#### DATA ####

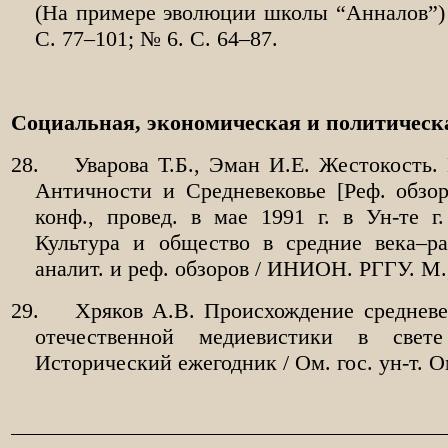
(На примере эволюции школы “Анналов”) 
С. 77–101; № 6. С. 64–87.
Социальная, экономическая и политическ
28.
Уварова Т.Б., Эман И.Е. Жестокость.
Античности и Средневековье [Реф. обзо
конф., провед. в мае 1991 г. в Ун-те г.
Культура и общество в средние века–ра
аналит. и реф. обзоров / ИНИОН. РГГУ. М.,
29.
Хряков А.В. Происхождение средневек
отечественной медиевистики в свет
Исторический ежегодник / Ом. гос. ун-т. О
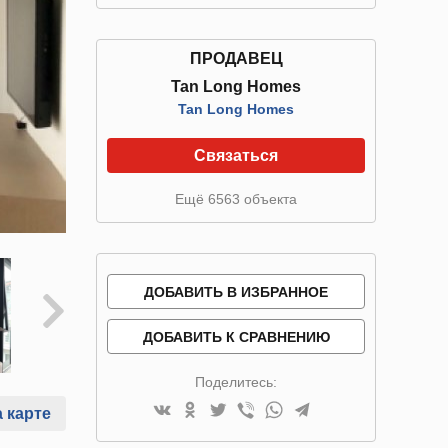
ПРОДАВЕЦ
Tan Long Homes
Tan Long Homes
Связаться
Ещё 6563 объекта
ДОБАВИТЬ В ИЗБРАННОЕ
ДОБАВИТЬ К СРАВНЕНИЮ
Поделитесь:
 карте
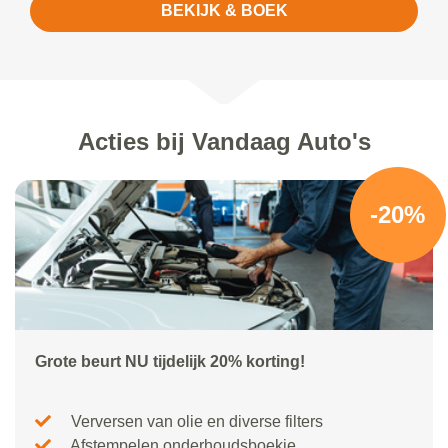
BEKIJK & BOEK
Acties bij Vandaag Auto's
-20%
Grote beurt NU tijdelijk 20% korting!
Verversen van olie en diverse filters
Afstempelen onderhoudsboekje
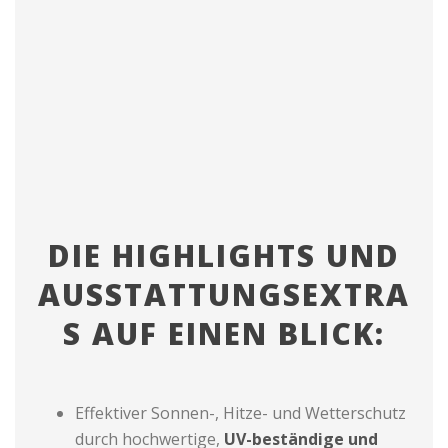
DIE HIGHLIGHTS UND
AUSSTATTUNGSEXTRA
S AUF EINEN BLICK:
Effektiver Sonnen-, Hitze- und Wetterschutz
durch hochwertige,
UV-beständige und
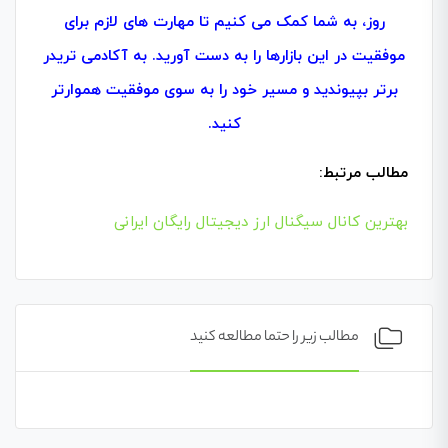
روز، به شما کمک می‌ کنیم تا مهارت‌ های لازم برای
موفقیت در این بازارها را به دست آورید. به آکادمی تریدر
برتر بپیوندید و مسیر خود را به سوی موفقیت هموارتر
کنید.
مطالب مرتبط:
بهترین کانال سیگنال ارز دیجیتال رایگان ایرانی
مطالب زیر را حتما مطالعه کنید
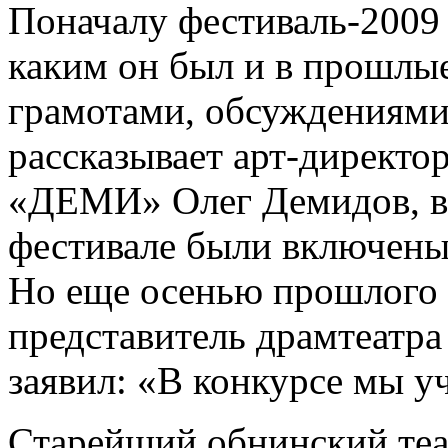
Поначалу фестиваль-2009 
каким он был и в прошлы
грамотами, обсуждениями с
рассказывает арт-директо
«ДЕМИ» Олег Демидов, вс
фестивале были включены
Но еще осенью прошлого
представитель драмтеатр
заявил: «В конкурсе мы у
Старейший обнинский теа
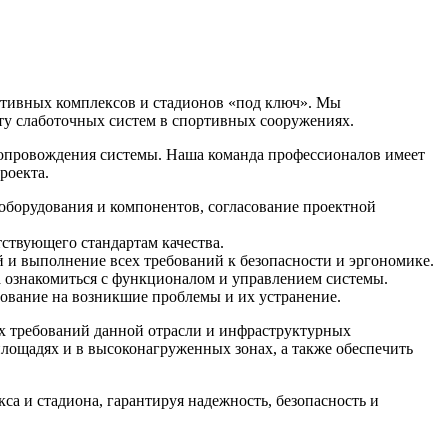
ртивных комплексов и стадионов «под ключ». Мы
у слаботочных систем в спортивных сооружениях.
сопровождения системы. Наша команда профессионалов имеет
роекта.
 оборудования и компонентов, согласование проектной
ствующего стандартам качества.
 и выполнение всех требований к безопасности и эргономике.
а ознакомиться с функционалом и управлением системы.
рование на возникшие проблемы и их устранение.
их требований данной отрасли и инфраструктурных
лощадях и в высоконагруженных зонах, а также обеспечить
а и стадиона, гарантируя надежность, безопасность и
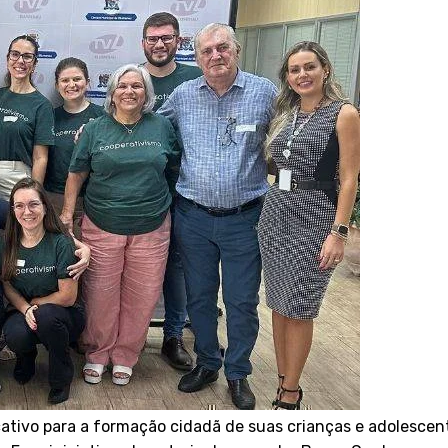
ativo para a formação cidadã de suas crianças e adolescen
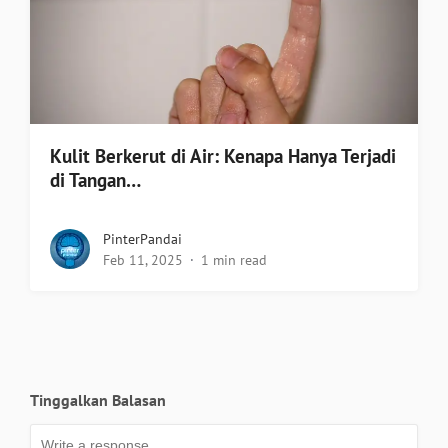
Kulit Berkerut di Air: Kenapa Hanya Terjadi
di Tangan…
PinterPandai
Feb 11, 2025
1 min read
Tinggalkan Balasan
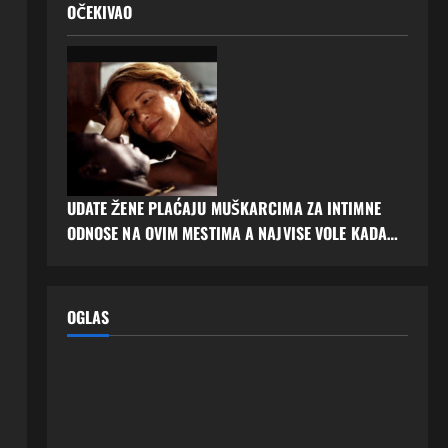
OČEKIVAO
UDATE ŽENE PLAĆAJU MUŠKARCIMA ZA INTIMNE
ODNOSE NA OVIM MESTIMA A NAJVISE VOLE KADA…
OGLAS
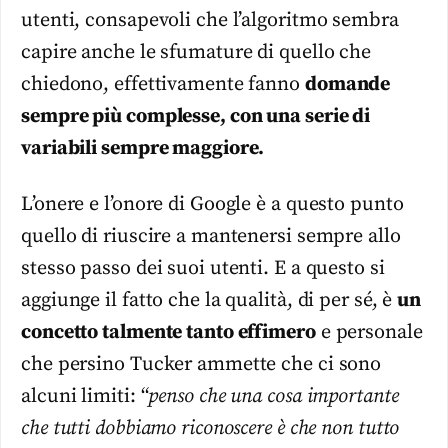
utenti, consapevoli che l’algoritmo sembra
capire anche le sfumature di quello che
chiedono, effettivamente fanno
domande
sempre più complesse, con una serie di
variabili sempre maggiore.
L’onere e l’onore di Google è a questo punto
quello di riuscire a mantenersi sempre allo
stesso passo dei suoi utenti. E a questo si
aggiunge il fatto che la qualità, di per sé, è
un
concetto talmente tanto effimero
e personale
che persino Tucker ammette che ci sono
alcuni limiti: “
penso che una cosa importante
che tutti dobbiamo riconoscere è che non tutto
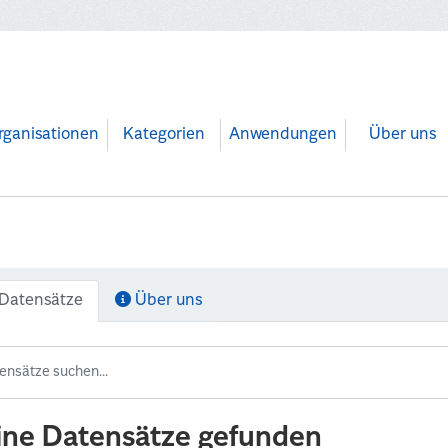
rganisationen
Kategorien
Anwendungen
Über uns
Datensätze
Über uns
ine Datensätze gefunden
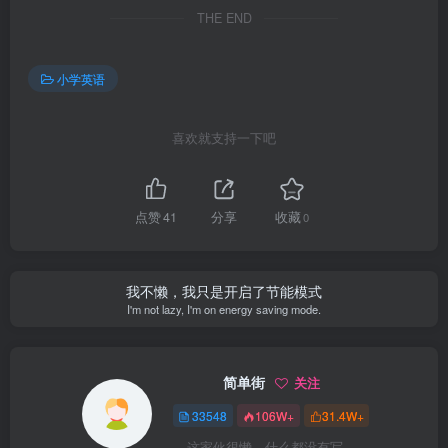
THE END
小学英语
喜欢就支持一下吧
点赞
41
分享
收藏
0
我不懒，我只是开启了节能模式
I'm not lazy, I'm on energy saving mode.
简单街
关注
33548
106W+
31.4W+
这家伙很懒，什么都没有写...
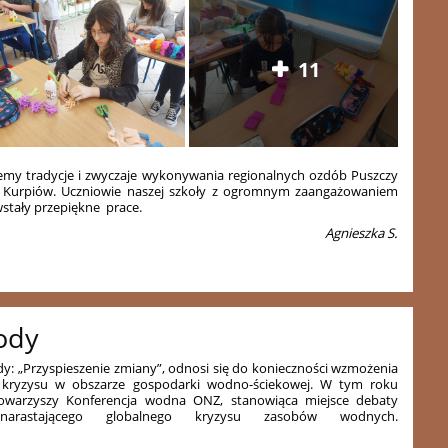
11
 tradycje i zwyczaje wykonywania regionalnych ozdób Puszczy
ch Kurpiów. Uczniowie naszej szkoły z ogromnym zaangażowaniem
stały przepiękne prace.
Agnieszka S.
ody
: „Przyspieszenie zmiany”, odnosi się do konieczności wzmożenia
a kryzysu w obszarze gospodarki wodno-ściekowej. W tym roku
arzyszy Konferencja wodna ONZ, stanowiąca miejsce debaty
stającego globalnego kryzysu zasobów wodnych.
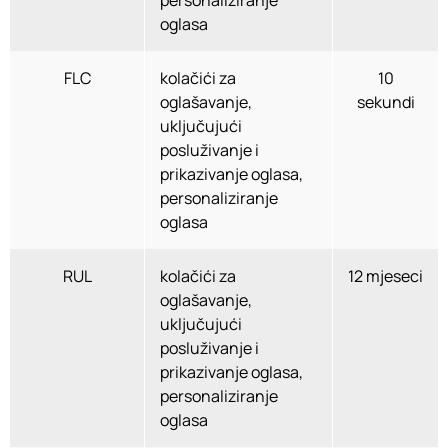
personaliziranje
oglasa
FLC
kolačići za
10
oglašavanje,
sekundi
uključujući
posluživanje i
prikazivanje oglasa,
personaliziranje
oglasa
RUL
kolačići za
12 mjeseci
oglašavanje,
uključujući
posluživanje i
prikazivanje oglasa,
personaliziranje
oglasa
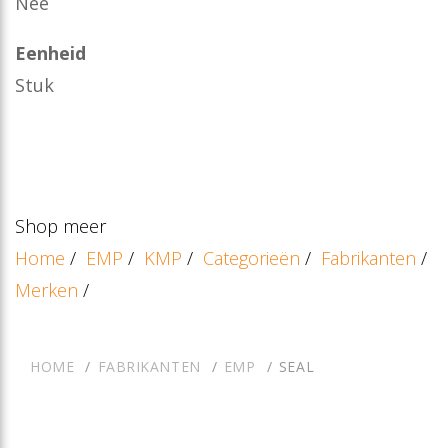
Nee
Eenheid
Stuk
Shop meer
Home
/
EMP
/
KMP
/
Categorieën
/
Fabrikanten
/
Merken
/
HOME
FABRIKANTEN
EMP
SEAL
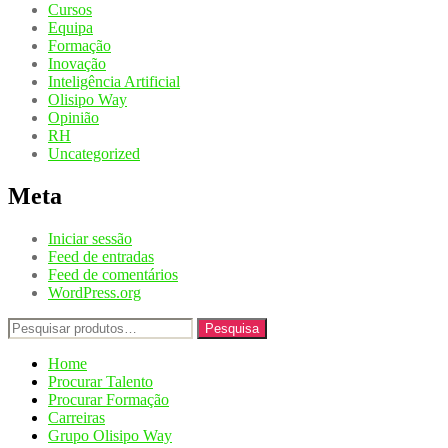
Cursos
Equipa
Formação
Inovação
Inteligência Artificial
Olisipo Way
Opinião
RH
Uncategorized
Meta
Iniciar sessão
Feed de entradas
Feed de comentários
WordPress.org
Pesquisar
Pesquisa
por:
Home
Procurar Talento
Procurar Formação
Carreiras
Grupo Olisipo Way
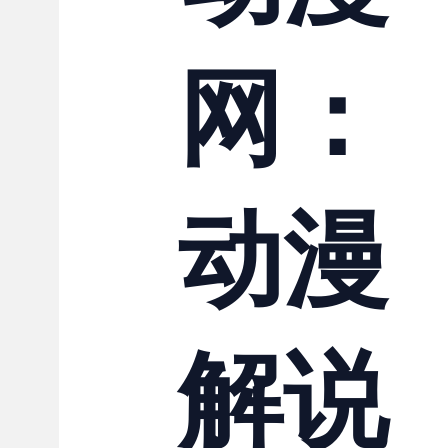
联系我们
网：
动漫
解说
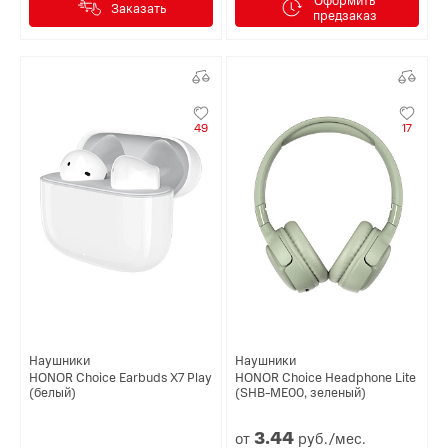
Заказать
предзаказ
49
17
Наушники
Наушники
HONOR Choice Earbuds X7 Play
HONOR Choice Headphone Lite
(белый)
(SHB-ME00, зеленый)
3.
44
от
руб./мес.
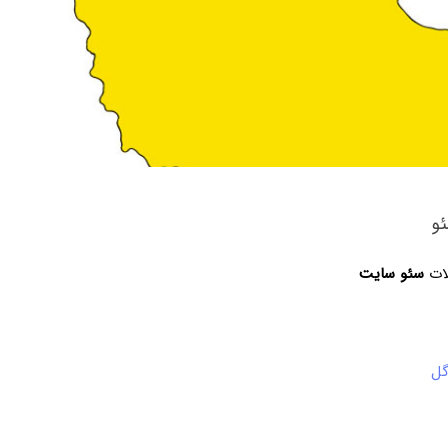
و
لات
سئو سایت
گل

####

> TASK DIRECTIONS: Reproduce the text of every entry above, line for line, and omit the picture markers.

> RESPONSE FOR THIS EXERCISE:
(На примере эволюции школы “Анналов”) 
С. 77–101; № 6. С. 64–87.
Социальная, экономическая и политическ
28.
Уварова Т.Б., Эман И.Е. Жестокость.
Античности и Средневековье [Реф. обзо
конф., провед. в мае 1991 г. в Ун-те г.
Культура и общество в средние века–ра
аналит. и реф. обзоров / ИНИОН. РГГУ. М.,
29.
Хряков А.В. Происхождение средневек
отечественной медиевистики в свет
Исторический ежегодник / Ом. гос. ун-т. О
ПРОДАВЕЦ
Tan Long Homes
Tan Long Homes
Связаться
Ещё 6563 объекта
ДОБАВИТЬ В ИЗБРАННОЕ
ДОБАВИТЬ К СРАВНЕНИЮ
Поделитесь:
 карте
BEKIJK & BOEK
Acties bij Vandaag Auto's
-20%
Grote beurt NU tijdelijk 20% korting!
Verversen van olie en diverse filters
Afstempelen onderhoudsboekje
DIE HIGHLIGHTS UND
AUSSTATTUNGSEXTRA
S AUF EINEN BLICK:
Effektiver Sonnen-, Hitze- und Wetterschutz
durch hochwertige,
UV-beständige und
روز، به شما کمک می‌ کنیم تا مهارت‌ های لازم برای
موفقیت در این بازارها را به دست آورید. به آکادمی تریدر
برتر بپیوندید و مسیر خود را به سوی موفقیت هموارتر
کنید.
مطالب مرتبط:
بهترین کانال سیگنال ارز دیجیتال رایگان ایرانی
مطالب زیر را حتما مطالعه کنید
Поначалу фестиваль-2009 
каким он был и в прошлы
грамотами, обсуждениями с
рассказывает арт-директо
«ДЕМИ» Олег Демидов, вс
фестивале были включены
Но еще осенью прошлого
представитель драмтеатр
заявил: «В конкурсе мы у
Старейший обнинский теа
ртивных комплексов и стадионов «под ключ». Мы
у слаботочных систем в спортивных сооружениях.
сопровождения системы. Наша команда профессионалов имеет
роекта.
 оборудования и компонентов, согласование проектной
ствующего стандартам качества.
 и выполнение всех требований к безопасности и эргономике.
а ознакомиться с функционалом и управлением системы.
рование на возникшие проблемы и их устранение.
их требований данной отрасли и инфраструктурных
лощадях и в высоконагруженных зонах, а также обеспечить
а и стадиона, гарантируя надежность, безопасность и
ativo para a formação cidadã de suas crianças e adolescen
Kulit Berkerut di Air: Kenapa Hanya Terjadi
di Tangan…
PinterPandai
Feb 11, 2025
1 min read
Tinggalkan Balasan
OČEKIVAO
UDATE ŽENE PLAĆAJU MUŠKARCIMA ZA INTIMNE
ODNOSE NA OVIM MESTIMA A NAJVISE VOLE KADA…
OGLAS
utenti, consapevoli che l’algoritmo sembra
capire anche le sfumature di quello che
chiedono, effettivamente fanno
domande
sempre più complesse, con una serie di
variabili sempre maggiore.
L’onere e l’onore di Google è a questo punto
quello di riuscire a mantenersi sempre allo
stesso passo dei suoi utenti. E a questo si
aggiunge il fatto che la qualità, di per sé, è
un
concetto talmente tanto effimero
e personale
che persino Tucker ammette che ci sono
alcuni limiti: “
penso che una cosa importante
che tutti dobbiamo riconoscere è che non tutto
rganisationen
Kategorien
Anwendungen
Über uns
Datensätze
Über uns
ine Datensätze gefunden
THE END
小学英语
喜欢就支持一下吧
点赞
41
分享
收藏
0
我不懒，我只是开启了节能模式
I'm not lazy, I'm on energy saving mode.
简单街
关注
33548
106W+
31.4W+
这家伙很懒，什么都没有写...
11
 tradycje i zwyczaje wykonywania regionalnych ozdób Puszczy
ch Kurpiów. Uczniowie naszej szkoły z ogromnym zaangażowaniem
stały przepiękne prace.
Agnieszka S.
ody
: „Przyspieszenie zmiany”, odnosi się do konieczności wzmożenia
a kryzysu w obszarze gospodarki wodno-ściekowej. W tym roku
arzyszy Konferencja wodna ONZ, stanowiąca miejsce debaty
stającego globalnego kryzysu zasobów wodnych.
personaliziranje
oglasa
FLC
kolačići za
10
oglašavanje,
sekundi
uključujući
posluživanje i
prikazivanje oglasa,
personaliziranje
oglasa
RUL
kolačići za
12 mjeseci
oglašavanje,
uključujući
posluživanje i
prikazivanje oglasa,
personaliziranje
oglasa
Nee
Eenheid
Stuk
Shop meer
Home
/
EMP
/
KMP
/
Categorieën
/
Fabrikanten
/
Merken
/
HOME
FABRIKANTEN
EMP
SEAL
Cursos
Equipa
Formação
Inovação
Inteligência Artificial
Olisipo Way
Opinião
RH
Uncategorized
Meta
Iniciar sessão
Feed de entradas
Feed de comentários
WordPress.org
Pesquisar
Pesquisa
por:
Home
Procurar Talento
Procurar Formação
Carreiras
Grupo Olisipo Way
联系我们
网：
动漫
解说
Заказать
предзаказ
49
17
Наушники
Наушники
HONOR Choice Earbuds X7 Play
HONOR Choice Headphone Lite
(белый)
(SHB-ME00, зеленый)
3.
44
от
руб./мес.
و
لات
سئو سایت
گل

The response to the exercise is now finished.